▶ _Problem description_
Nothing outside the range is to be copied. From the entries below, reproduce exactly the lines starting at the one with "En cuanto a" and ending at the one with "иклы по наиболее актуальным темам судебной", without pictures.

╭─ Source data

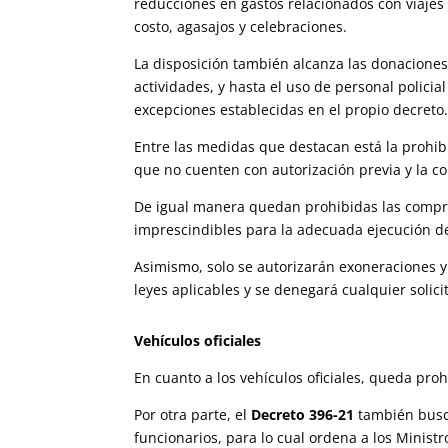
reducciones en gastos relacionados con viajes 
costo, agasajos y celebraciones.
La disposición también alcanza las donaciones,
actividades, y hasta el uso de personal polici
excepciones establecidas en el propio decreto
Entre las medidas que destacan está la prohibic
que no cuenten con autorización previa y la 
De igual manera quedan prohibidas las compras
imprescindibles para la adecuada ejecución d
Asimismo, solo se autorizarán exoneraciones y
leyes aplicables y se denegará cualquier solic
Vehículos oficiales
En cuanto a los vehículos oficiales, queda pro
Por otra parte, el
Decreto 396-21
también busca
funcionarios, para lo cual ordena a los Ministr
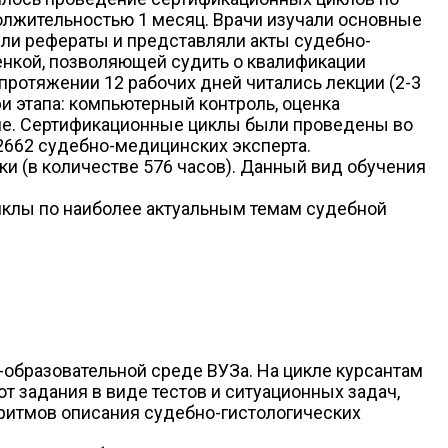
лжительностью 1 месяц. Врачи изучали основные
ли рефераты и представляли акты судебно-
енкой, позволяющей судить о квалификации
протяжении 12 рабочих дней читались лекции (2-3
и этапа: компьютерный контроль, оценка
ние. Сертификационные циклы были проведены во
2662 судебно-медицинских эксперта.
и (в количестве 576 часов). Данный вид обучения
иклы по наиболее актуальным темам судебной
образовательной среде ВУЗа. На цикле курсантам
 задания в виде тестов и ситуационных задач,
ритмов описания судебно-гистологических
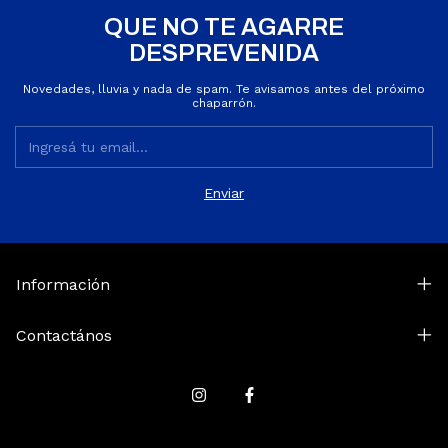
QUE NO TE AGARRE
DESPREVENIDA
Novedades, lluvia y nada de spam. Te avisamos antes del próximo
chaparrón.
Información
Contactános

╰─

▶ _Solution_
En cuanto a los vehículos oficiales, queda pro
Por otra parte, el
Decreto 396-21
también busca
funcionarios, para lo cual ordena a los Ministr
лжительностью 1 месяц. Врачи изучали основные
ли рефераты и представляли акты судебно-
енкой, позволяющей судить о квалификации
протяжении 12 рабочих дней читались лекции (2-3
и этапа: компьютерный контроль, оценка
ние. Сертификационные циклы были проведены во
2662 судебно-медицинских эксперта.
и (в количестве 576 часов). Данный вид обучения
иклы по наиболее актуальным темам судебной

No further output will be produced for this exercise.